I realized I 'd misunderstood utque alios taceam when I reread the entire Contest of Arms episode. One thing that I noticed is that Ajax makes a claim to be blunt and plainspoken at the outset -- a man of action and not words, and therefore at a disadvantage with the verbally adroit Ulysses; yet his speech is full of rhetorical tropes and figures.
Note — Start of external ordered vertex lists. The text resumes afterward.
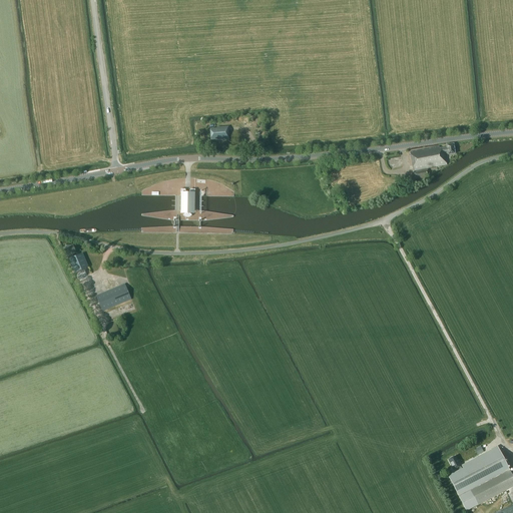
[(228,140),(227,127),(216,128),(216,129),(210,129),(210,140),(217,139),(217,140),(228,140)]
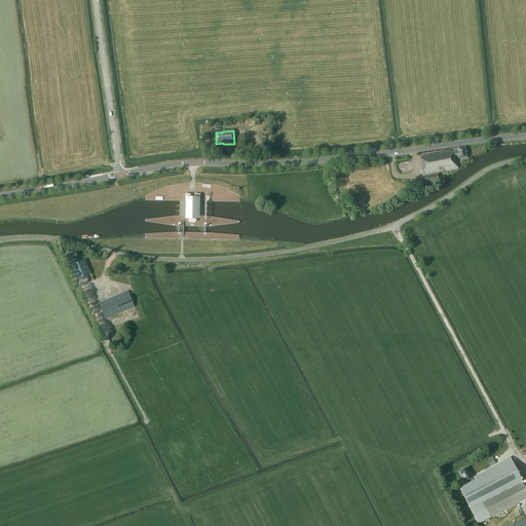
[(425,184),(439,181),(438,179),(442,178),(440,171),(458,167),(457,158),(459,158),(466,157),(464,147),(458,148),(458,150),(451,151),(450,150),(420,156),(425,184)]
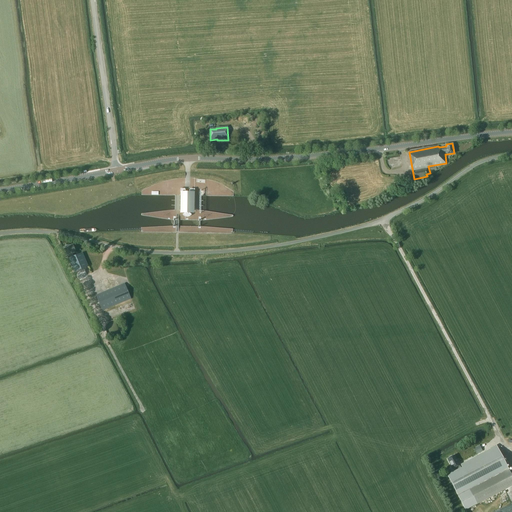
[(190,189),(190,191),(185,191),(185,188),(180,188),(180,213),(184,213),(182,214),(183,215),(185,216),(188,217),(190,216),(191,214),(189,213),(194,213),(194,189),(190,189)]
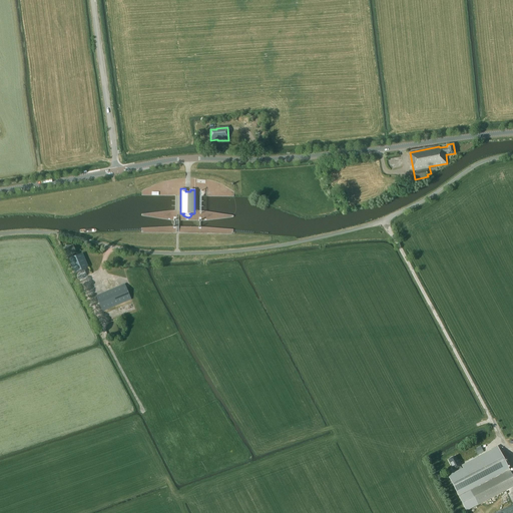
[(76,252),(73,245),(64,248),(68,258),(73,255),(73,254),(76,252)]
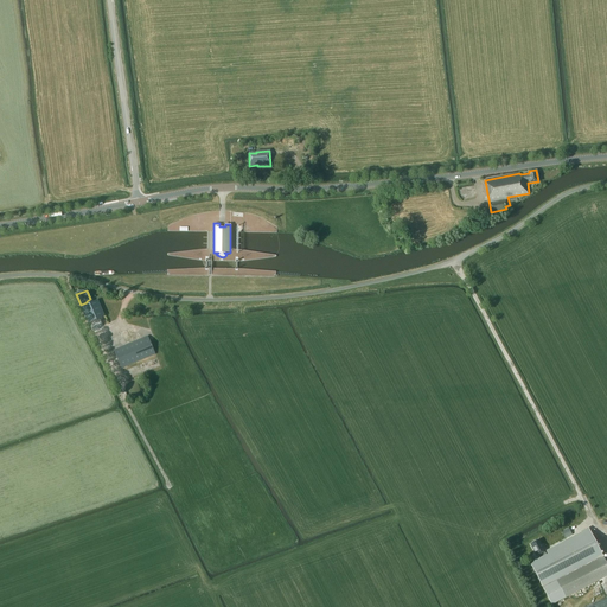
[(104,317),(97,300),(88,304),(87,302),(81,305),(84,313),(88,324),(104,317)]
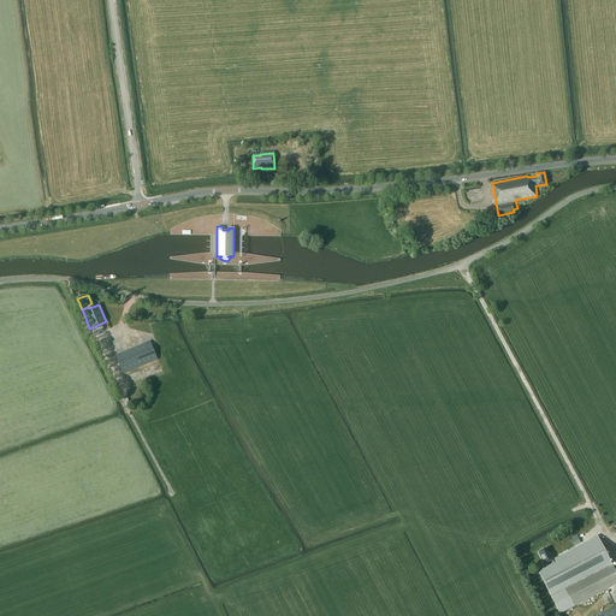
[(159,359),(152,341),(117,355),(124,373),(159,359)]
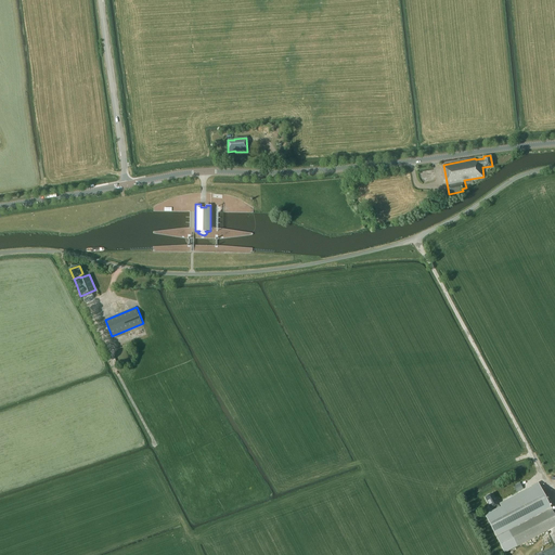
[(501,506),(485,515),(495,537),(552,508),(539,482),(530,486),(531,488),(500,504),(501,506)]
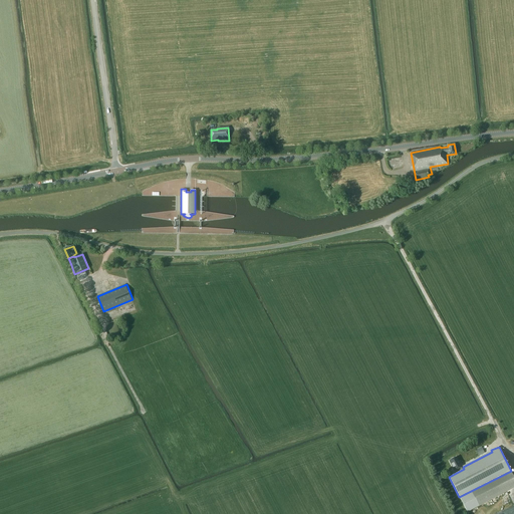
[(479,456),(485,453),(482,447),(476,450),(479,456)]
Ovid's sweeping world-historical narrative in the Metamorphoses does not focus on many episodes from the Trojan War (apart from this and the weird Cygnus episode). At first blush, this evasion of the Trojan War seems odd: as a result of the Homeric poems, the war looms as the central event of Greek mythology. But Ajax' and Ulysses' speeches in the Contest of Arms episode rehearse in brief or allude to many of the events of the Trojan War in the Iliad and elsewhere. I think that Ovid has used these speeches as a way to pass rapidly through stories with which the ancient reader would have been all too familiar, and which, in addition, don't include many incidents involving metamorphoses. At the same time, part of the ancient reader's enjoyment and pleasure in these speeches would have been in connecting Ovid's brief allusions with the versions found in his Greek sources and seeing how Ovid shaped them into the two speakers arguments-- mostly disingenuously on their part.